Both parents have a legal obligation to financially support their child(ren). Even when one parent is not employed, that parent still has an obligation to support his or her child(ren). Typically, child support is addressed as part of a dissolution of marriage action or a paternity action. Sometimes child support is determined by the Department of Revenue.
It is not uncommon for a parent to quit their job or chose to work less hours in an attempt to reduce his or her child support obligation. However, these type of actions do not necessarily eliminate or reduce that parent’s child support obligation as income may be imputed for child support purposes.
Section 61.30(2)(b) of the Florida Statutes states how:
Monthly income shall be imputed to an unemployed or underemployed parent if such unemployment or underemployment is found by the court to be voluntary on that parent’s part. … In the event of such voluntary unemployment or underemployment, the employment potential and probable earnings level of the parent shall be determined based upon his or her recent work history, occupational qualifications, and prevailing earnings level in the community if such information is available.

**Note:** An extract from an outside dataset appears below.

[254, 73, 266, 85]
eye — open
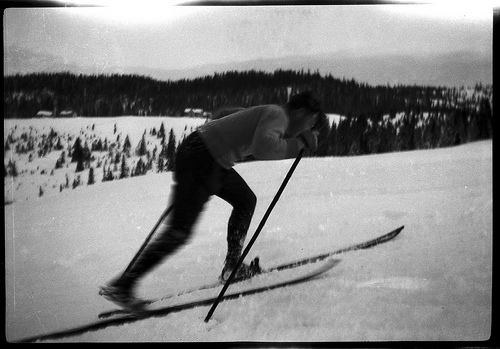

If the information concerning a parent’s income is unavailable, a parent fails to participate in a child support proceeding, or a parent fails to supply adequate financial information in a child support proceeding, income shall be automatically imputed to the parent and there is a rebuttable presumption that the parent has income equivalent to the median income of year-round full-time workers as derived from current population reports or replacement reports published by the United States Bureau of the Census.
See Section 61.30(2)(b), Florida Statutes (2015).
The decision whether to impute income in determining child support obligations is within the trial court’s discretion. Guard v. Guard, 993 So. 2d 1086, 1089 (Fla. Fifth DCA 2008) (quoting Rojas v. Rojas, 656 So. 2d 563, 564-65 (Fla. 3d DCA 1995)). “A determination of child support … is within the sound discretion of the trial court, subject to the statutory guidelines and the test of reasonableness.” Scapin v. Scapin, 547 So. 2d 1012, 1013 (Fla. 1st DCA 1989).
In order to impute income when a party is willfully earning less than the party has the capability to earn through his or her best efforts, the trial court must determine: (1) that the termination of income was voluntary, and (2) whether any subsequent underemployment resulted from the party’s pursuit of his own interests or through less than diligent and bona fide efforts to find employment paying income at a level equal to or better than that formerly received. Guard, 993 So. 2d at 1089 (internal citations omitted). A court may impute income where a parent is willfully earning less and where the parent has the capability to earn more by the use of his best efforts. Gruber v. Gruber, 857 So. 2d 329, 331 (Fla. 2nd DCA 2003).
It should also be noted that Florida courts focus less on whether an allegedly underemployed parent left his or her previous employment voluntarily or involuntarily and more on what that parent has done since that employment, i.e., whether that parent has remained unemployed or underemployed voluntarily. Guard, 993 So. 2d at 1089 (internal citations omitted).
Once a court makes a determination that a parent is voluntarily underemployed, the trial court may then impute income to that parent. However, a court may only impute income at a level that is supported by evidence of employment potential and probable earnings based on history, qualifications, and prevailing wages. See id. at 1090 (internal citations omitted). In other words, income may not be imputed based on income records that are more than five (5) years old at the time of the hearing or trial at which imputation is sought or at a level that a party has never earned in the past, unless recently degreed, licensed, certified, relicensed, or recertified and thus qualified for, subject to geographic location. See Section 61.30(2)(b)2., Florida Statutes (2015).
When a court does impute income, it can take into account tax returns, paystubs, W-2s, 1099s and other evidence to establish the recalcitrant parent’s recent work history and earnings.
Consequently, a parent who wants to escape his or her legal duty to financially support their child(ren) should be aware not only that the courts take child support obligation very seriously but that they also have the authority to bring that recalcitrant parent into compliance through imputation of income.